The technology is in the early stages of development and still highly uncertain, says Peter Frumhoff, director of science and policy at Union of Concerned Scientists. "There are a lot of questions about how to do that at sufficiently low costs...and how to scale it up so you can get carbon dioxide stored in the right way," he says, and it can be very energy intensive.
One of the oldest solutions is planting new forests, or restoring old ones, which can help convert carbon dioxide into oxygen through photosynthesis. Hence the Trillion Trees Initiative launched by the World Economic Forum. Trees are only part of the solution, because planting trees isn't enough on its own, Frumhoff says.
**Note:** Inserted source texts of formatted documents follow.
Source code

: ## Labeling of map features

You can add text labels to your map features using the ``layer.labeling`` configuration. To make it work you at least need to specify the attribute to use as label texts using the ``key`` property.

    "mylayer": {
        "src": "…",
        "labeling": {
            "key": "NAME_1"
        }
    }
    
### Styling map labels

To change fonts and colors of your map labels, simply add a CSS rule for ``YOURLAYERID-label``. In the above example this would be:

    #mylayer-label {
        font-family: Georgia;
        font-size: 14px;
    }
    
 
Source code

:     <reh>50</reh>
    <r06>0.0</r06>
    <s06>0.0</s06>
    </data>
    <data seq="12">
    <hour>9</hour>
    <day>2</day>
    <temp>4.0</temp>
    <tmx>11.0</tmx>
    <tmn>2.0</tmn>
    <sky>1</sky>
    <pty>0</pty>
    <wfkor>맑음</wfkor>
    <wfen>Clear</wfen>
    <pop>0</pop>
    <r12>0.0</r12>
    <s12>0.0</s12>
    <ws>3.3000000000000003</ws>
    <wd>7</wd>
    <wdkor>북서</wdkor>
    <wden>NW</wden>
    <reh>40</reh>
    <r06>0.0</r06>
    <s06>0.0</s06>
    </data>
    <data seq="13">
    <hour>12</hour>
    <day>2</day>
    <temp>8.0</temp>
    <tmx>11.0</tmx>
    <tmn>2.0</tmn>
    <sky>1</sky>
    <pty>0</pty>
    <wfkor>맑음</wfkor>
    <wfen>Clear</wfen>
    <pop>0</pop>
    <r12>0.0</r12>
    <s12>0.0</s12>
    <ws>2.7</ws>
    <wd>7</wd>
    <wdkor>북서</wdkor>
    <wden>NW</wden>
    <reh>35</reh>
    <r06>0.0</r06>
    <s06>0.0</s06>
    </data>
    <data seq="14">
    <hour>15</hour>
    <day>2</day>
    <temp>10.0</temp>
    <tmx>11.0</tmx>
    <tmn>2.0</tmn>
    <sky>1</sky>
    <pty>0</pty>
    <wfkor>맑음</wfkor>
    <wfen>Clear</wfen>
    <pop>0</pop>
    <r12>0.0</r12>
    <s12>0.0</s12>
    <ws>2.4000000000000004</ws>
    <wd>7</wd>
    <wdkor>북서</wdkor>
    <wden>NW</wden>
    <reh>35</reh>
That's especially true, since 2020 was the year that human-made, artificial stuff now outweighs all life on earth.
More research is also going into artificial photosynthesis for solar fuels. The U.S. Department of Energy awarded $100 million in 2020 to two entities that are conducting research. Look also for improvements in battery storage capacity to help electric vehicles, as well as back-up power sources for solar and wind power, Frumhoff says.
Another method to combat climate change is solar geoengineering, also called solar radiation management, which reflects sunlight back to space. The idea stems from a volcanic eruption in 1991 that released a tremendous amount of sulfate aerosol particles into the stratosphere, reflecting the sunlight away from Earth. The planet cooled by a half degree for nearly a year, Frumhoff says. However, he acknowledges, "there's a lot of things we don't know about the potential impacts and risks" involved in this controversial approach.
Whatever the approach, scientific solutions to climate change are attracting renewed attention. Under President Trump, the White House Office of Science and Technology Policy didn't have an acting director for almost two years. Expect that to change when President-elect Joe Biden takes office.
"Climate science is so important for all of humankind," Dulac says. "It is critical because the quality of life of humans on the planet depends on it."